* What you should do *
Look at the data below and print exactly the lines from its first line through the line with "thumb tip: (104, 214)"; the pictures stay out of the copy.
:: Source data ::
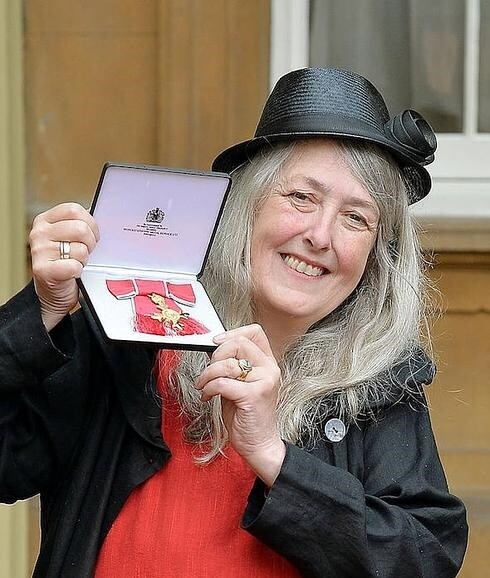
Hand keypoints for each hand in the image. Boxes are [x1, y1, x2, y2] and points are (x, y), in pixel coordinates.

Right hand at [29, 202, 99, 330]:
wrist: (54, 293)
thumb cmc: (66, 263)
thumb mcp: (70, 238)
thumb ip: (81, 224)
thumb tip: (104, 214)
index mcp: (45, 220)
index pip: (74, 209)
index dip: (90, 223)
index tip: (92, 234)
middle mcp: (39, 233)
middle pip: (80, 228)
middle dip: (91, 243)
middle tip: (87, 252)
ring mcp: (39, 251)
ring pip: (80, 249)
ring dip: (84, 259)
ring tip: (77, 263)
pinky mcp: (43, 270)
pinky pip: (74, 266)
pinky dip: (79, 271)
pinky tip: (73, 273)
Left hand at [194, 324, 285, 485]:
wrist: (260, 444)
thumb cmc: (248, 415)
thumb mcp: (240, 384)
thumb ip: (233, 366)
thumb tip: (213, 350)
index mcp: (267, 363)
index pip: (254, 332)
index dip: (232, 333)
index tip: (216, 343)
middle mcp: (269, 369)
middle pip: (239, 343)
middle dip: (215, 355)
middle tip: (208, 371)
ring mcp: (264, 381)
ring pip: (228, 364)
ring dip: (208, 374)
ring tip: (204, 386)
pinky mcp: (253, 396)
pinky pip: (222, 383)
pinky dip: (209, 388)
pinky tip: (207, 396)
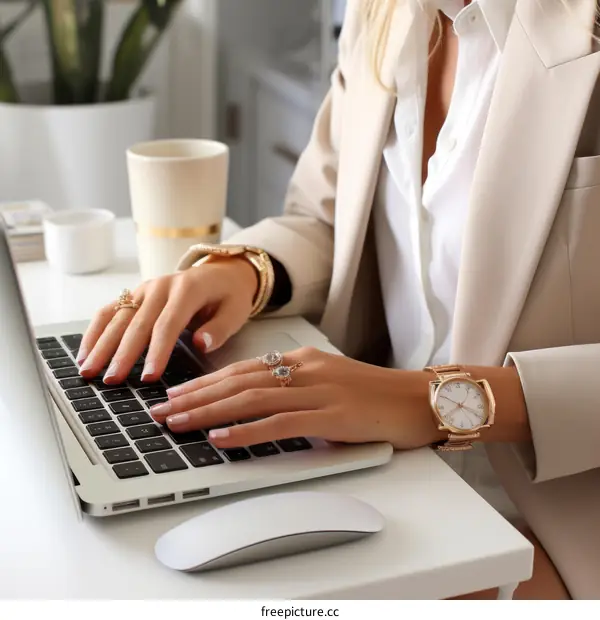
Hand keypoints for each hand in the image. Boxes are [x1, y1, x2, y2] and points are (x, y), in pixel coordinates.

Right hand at [78, 257, 257, 383]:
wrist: (222, 272)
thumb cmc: (230, 296)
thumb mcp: (236, 311)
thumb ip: (219, 329)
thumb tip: (202, 344)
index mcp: (188, 289)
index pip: (168, 324)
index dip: (157, 351)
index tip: (149, 376)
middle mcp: (161, 286)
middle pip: (137, 323)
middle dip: (122, 354)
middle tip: (111, 380)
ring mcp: (144, 289)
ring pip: (117, 317)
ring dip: (101, 344)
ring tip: (88, 371)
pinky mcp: (134, 295)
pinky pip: (109, 311)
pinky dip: (94, 332)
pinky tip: (85, 354)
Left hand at [149, 347, 444, 449]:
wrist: (418, 400)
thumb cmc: (374, 396)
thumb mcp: (328, 385)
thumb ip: (293, 392)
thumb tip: (254, 411)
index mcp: (302, 360)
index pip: (242, 370)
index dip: (204, 382)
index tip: (175, 393)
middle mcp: (305, 369)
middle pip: (237, 381)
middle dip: (194, 396)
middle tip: (161, 409)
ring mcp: (318, 390)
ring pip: (250, 398)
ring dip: (208, 412)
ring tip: (176, 423)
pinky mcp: (332, 416)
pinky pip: (280, 423)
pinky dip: (246, 431)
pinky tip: (220, 438)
:::
* Answer to this task *
Hand keypoints for each hand in the image. Boxes are [x1, y1, x2, y2] and points are (x, y), in pixel coordinates.

Right hand at [29, 202, 99, 330]:
wrist: (54, 293)
thumb cmc: (66, 263)
thumb mcp: (70, 238)
thumb ip: (81, 224)
thumb tip: (104, 214)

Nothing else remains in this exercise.